Immaterieller Lastenträger
(für Nora)
Dass die Abwesenden nicht nur ein Name sind – dafür hat es schon immer Techniken gegeben. Zum Beispiel erinnerte die Quaste mit dem blauen Purpur am Kleide seines Volksgenossen den Hebräer daran, dass der Herr seine Augen überall hat – und uns zeigt es, dass „1984“ keine Erfindung des 20. Jahrhunderts ist. Die Scherbe (das symbolon), die der reisende Grieche im fernen Lande auspackte, sagte ihm, dass es zu dieser ein Gegenstück gebe, das der in der Heimat verbliebene wie seinen Augapfel hütete. Die Quaste, die Scherbe etc. – all diese Materialisierungen, die auch anders hätten gewählt werden können, geben sich als Verfahren zu erkennen, Gedächtnis zu stützen und Erinnerungen auszulösen. Das Bild, das der heutige Zeitgenosse in seinem Portemonnaie von seinem/seiner Geliebten hat, mag ästhetisch zwar auch ganz gelungen sein – was in den seltensten Fällen tatsächlich so ist –, das Entscheidende ist allein, dass es darauf hinweist, dass es da jemanden gibt in Fleisch und Blut, der zu einem gehört fast wie man selbst. Oder sollte man nicht eher sagen: mehr als man selbst?
Wenn Hans Castorf das Bild von Madame Chauchat in der Wohnung des Hofrat Behrens betrachtet, so löst das alles andere als brave kantianische ästhetische Urteile aus, vielmehr vergreift er sich an dem Gemälde, hängt es ab, schleppt es mit sich herum und möchte es sich am liebsten dazugesellen, sich und dem anderen Portrait, das er schon von ihr hat. Das ist sehr rührend und sehr komisch zugleich. Hans Castorf möchte, dass das Konterfei aus dem Rahmen heraustritt und anfängt, zu leben, für ihn und mit ihm. Genau dieser Pygmalion-Impuls ist ja der Trick dieser ganzen Angelegenheit, dass das Abwesende anwesend sei.
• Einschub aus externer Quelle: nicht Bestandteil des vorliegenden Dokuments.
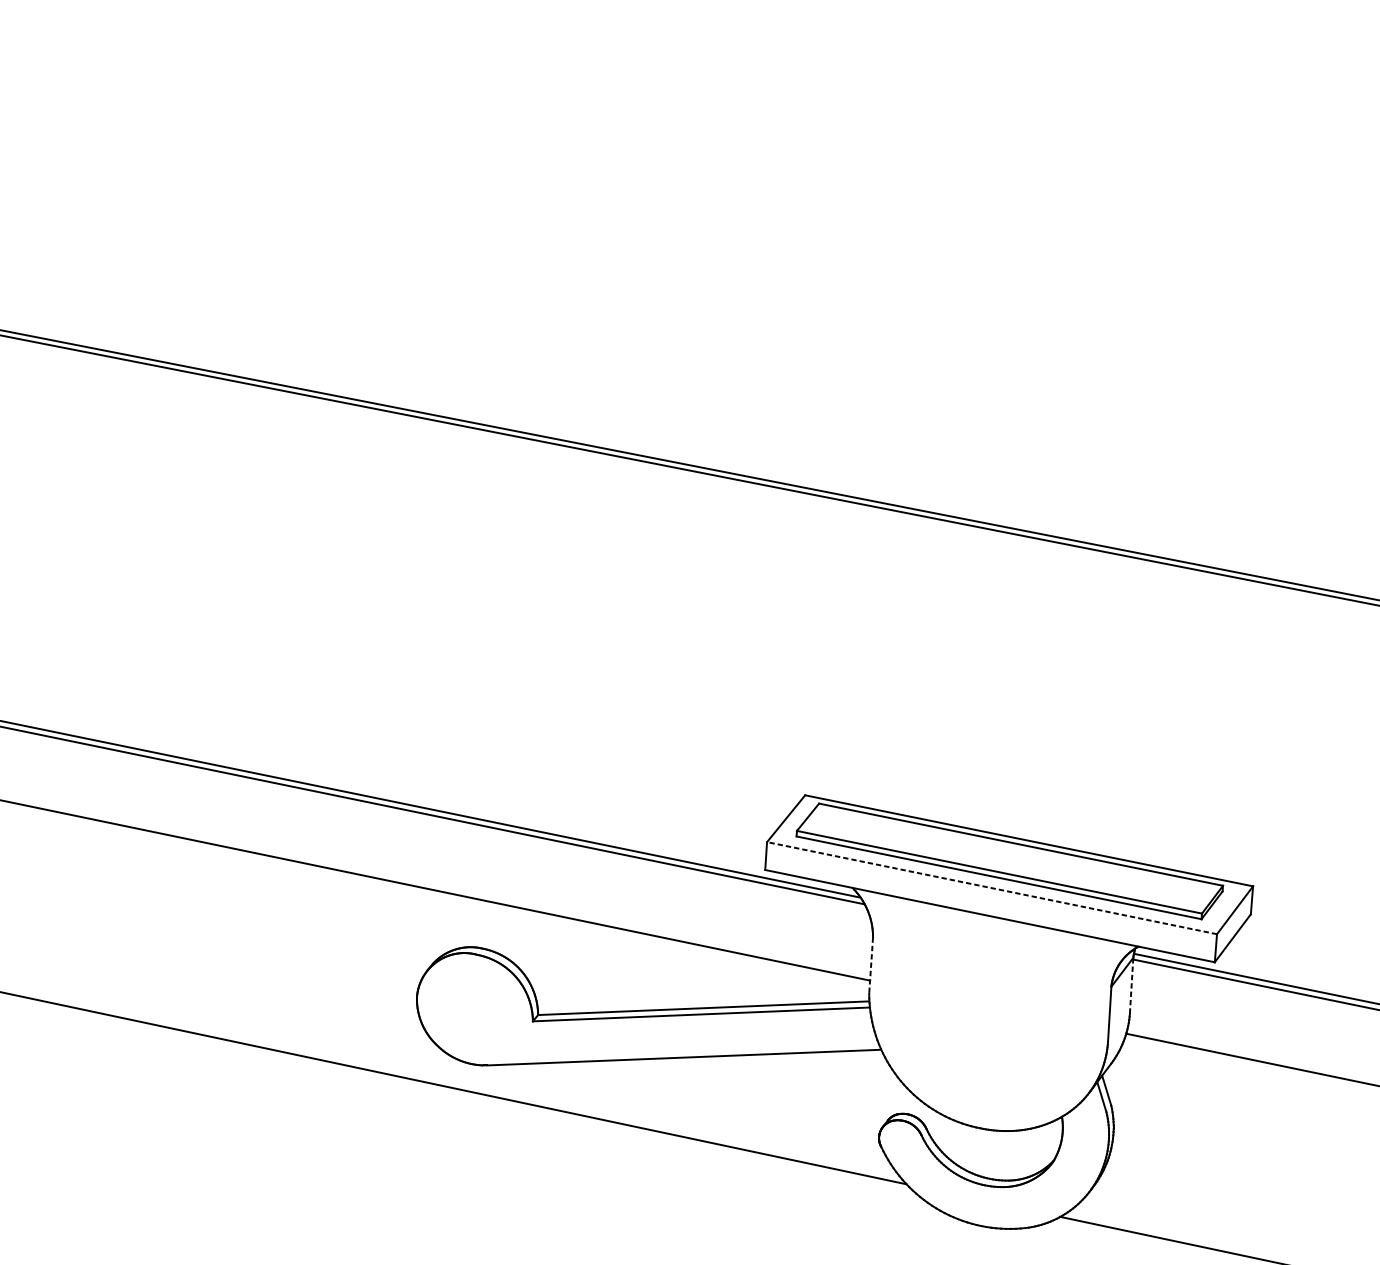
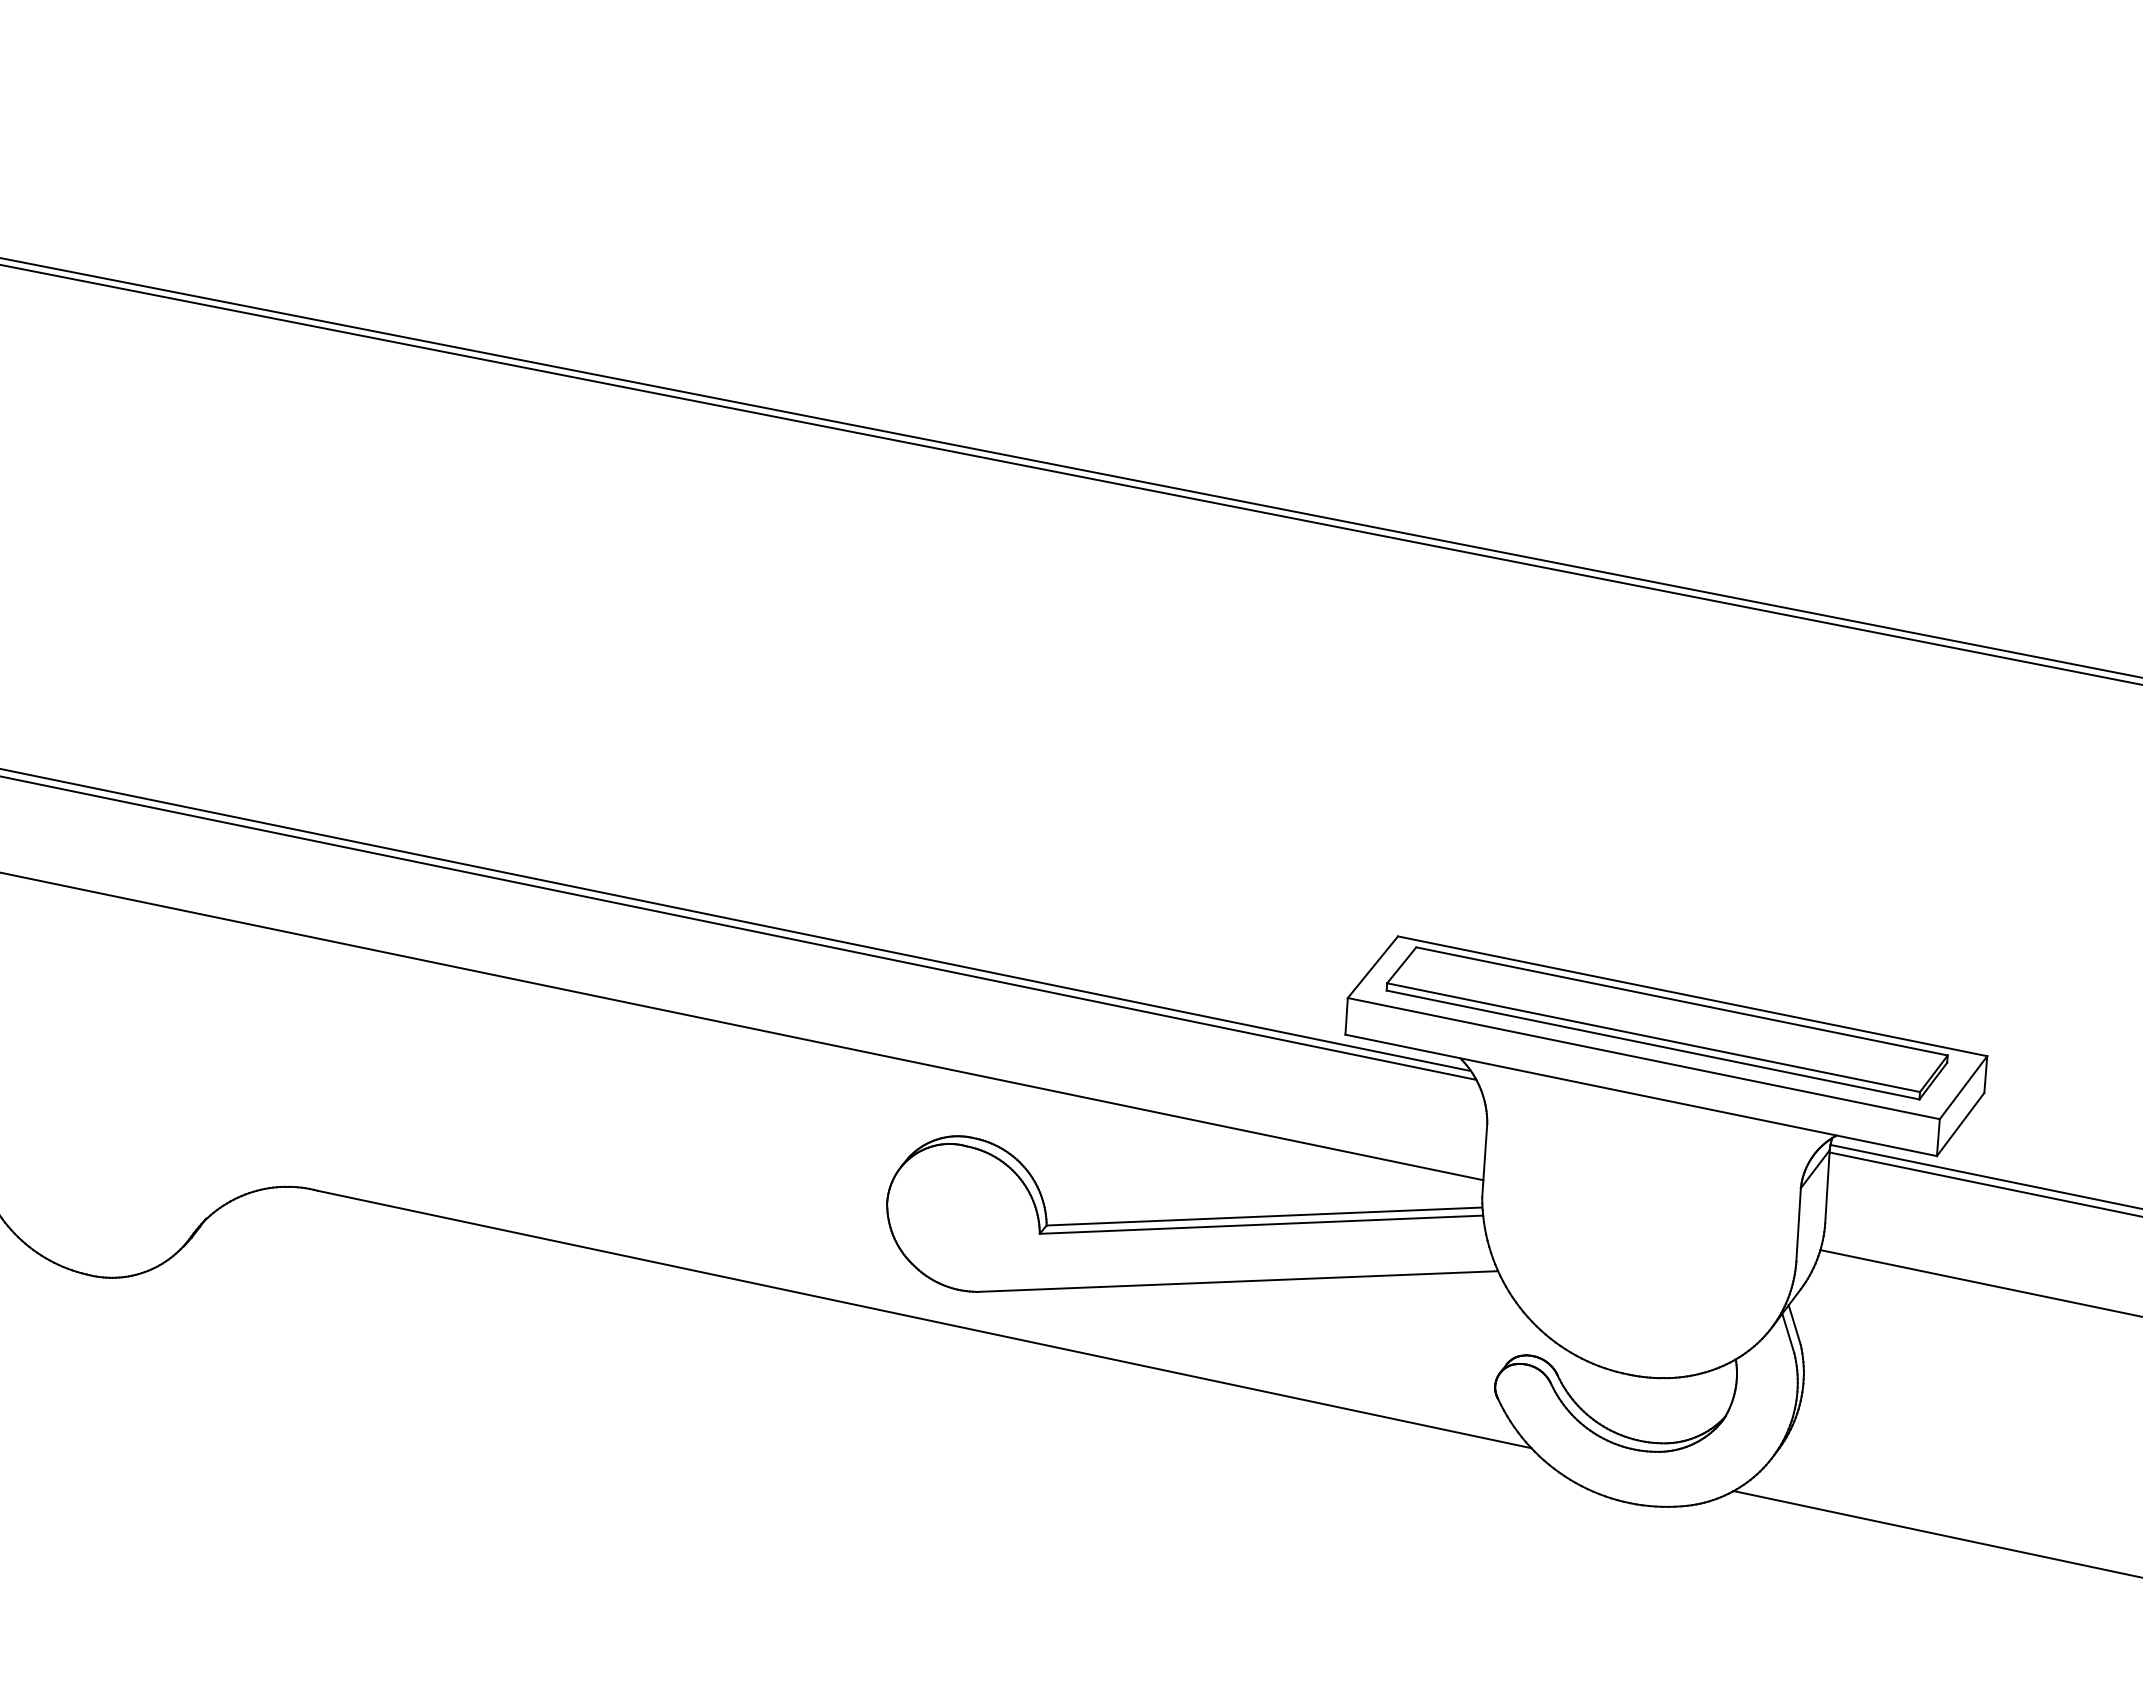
line: (991, 888) -> (1643, 1058), dashed -> solid
line: (870, 965) -> (1484, 1160), dashed -> solid
line: (1131, 985) -> (1827, 1186), dashed -> solid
Das ist auch der Grund, warum im „Radetzkymarsch“ der junge von Trotta niemals hätte Soldat werden dürfen. Dem Kaiser rettet man nur einmal das Leben, und für den Enkel ist da schon gar kein Platz mehr. Im Hause der von Trotta steht das Gemälde des Helden von Solferino. Damals, 1859, rettete ein völlig unbekannter Soldat namens Trotta dem Kaiser das Leben dadurch, dass er sich vor seinem Kaiser in die Schusslinie einer Gewehrkugel warf. Verloren haben die Österreicher zwar trotzdem, aber immerhin hatte die Rettungstat den Österreichern einen neuen erblichen Adelstitel beschert: die von Trotta. Der Held war so weise, seinen Sohn nicht zum Militär zu schicken. Der junge Mann hätte nur scheitern können an den hoch gesteckten Erwartungen. Dieser wird also Beamter, der es sich leisten kann, ohne Druck stolz auf seinen Vater zu sein. Aber dieser gute Mann begeht den kapitalen Fehler, seinen eigenen Sohn in die Kadettenschule zu schicken. Nicht nur, dass er ein völlig unbegabter Soldat ist, wie sich schnell herausstellt – es kommt, wie es kommen muss, das Bild seines Großvaters fängt an zu wachsen, wo schon die Autorität des Vaters gereicht hätte, ihn still zu stellen.
Solferino ist überall, aber die Kontur des jungen von Trotta wird dort nicht sichtbar. Das Schlimme ist, er weiß es von Anfang an, und er weiß, dass er nichts machen kann. Während Hans Castorf auf baldige Re-Pygmalisierung hoffen darf – die Rückkehr Clavdia Chauchats – und die Zeit sich ihm als Kreislauf darstellt, so heißt das Leben des jungen Lieutenants nichts als Niedergang. „Das Bild war immer stärker als ich.“ Das ist die grausame Wahrheit einer Konkurrenzsituation, die man – einmal geschlagen – hinter sich lassen könnte? – nein, sie ist ewig. Und diese bärtigen Männer sehen ja alle gleich aus, der Großvater auf dem Gemälde, der lebende Vater und der Kaiser Franz Josef auf den Bild- und Fotopopulationen sowie im späteren Verlauf als handelnde Figur, ein debiler plappernder Mann. Gegen diese Dreieinigkeit kann man nicht antreten. Erlösung gibt es nur im Tod. Und im Krieg. Manchmal muss man sich die Abwesenden als bloße Namen vorstellen.